My architectural practice, design instructor, workshop tutor portfolio

Then, there is the website I built for my Waag FabLab internship. The main gist of that website is similar to this one: First and foremost it is a documentation website. You can find the extensive documentation of every machine, every process I tackled during my 6 months. It also holds a portfolio of completed projects.

FabLab internship

Open-Source Foldable 4-Shaft Weaving Loom

I had always wanted to start weaving. So a few years ago, I bought a frame loom, the kids' toys kind of a frame loom. I really liked the process of creating a seemingly two dimensional surface with actually interlacing threads in three dimensions. I discovered very quickly that frame looms were very freeing but also tedious in doing complex work with repeating patterns. So I bought a kids' toy version of a rigid heddle loom. This was faster for a plain weave pattern but it lacked in other ways where more complexity was required.

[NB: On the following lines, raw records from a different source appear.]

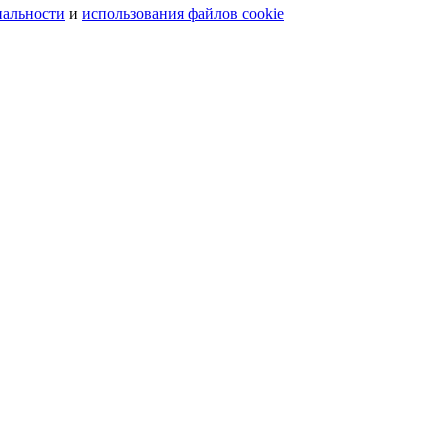
иальности
и
использования файлов cookie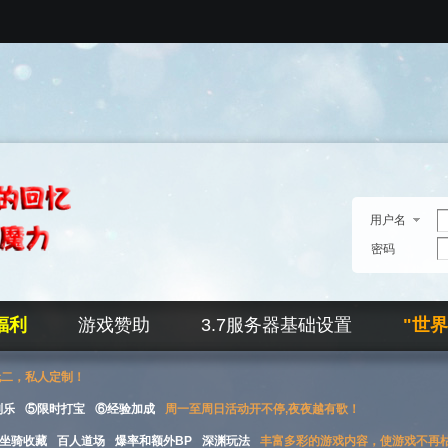
用户名
密码
福利
游戏赞助
3.7服务器基础设置
"世
无二，私人定制！
刮乐
⑤限时打宝
⑥经验加成
周一至周日活动开不停,夜夜越有歌！
坐骑收藏
百人道场
爆率和额外BP
深渊玩法
丰富多彩的游戏内容，使游戏不再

My next course of action was looking for a shaft loom. There were no kiddy versions of these looms. The ones on the market were very expensive, especially for a novice like me who wanted to just try out different weave structures but not sure if they would continue weaving afterwards. I also searched for any available open source looms but there none with shafts.

I took on the job of making an open source 4 shaft loom myself. After many iterations and tweeks the loom emerged. The loom can be made from lasercut and 3d printed parts. It can be folded to stove away easily or carry. It can create complex patterns, enough for making a basic double weave structure.

You can make one for yourself! All the necessary laser cutting and 3d printing files along with the bill of materials are on the project page.

I had the pleasure of presenting the loom at Maker Faire Delft where it cought the eye of Hackaday's Europe Correspondent. Hence, I had a moment's fame with my loom: appearing on Hackaday, being published on Hackspace Magazine and last I found my project on Reddit.

Little tweeks on 3d printing

These two experiments are realized to understand how much I can customize 3d printing beyond its usual use. In both cases I created custom gCodes in Rhinoceros and Grasshopper. The first is an experiment in variable extrusions and the second is using the printer as a pen plotter with varying brush thicknesses.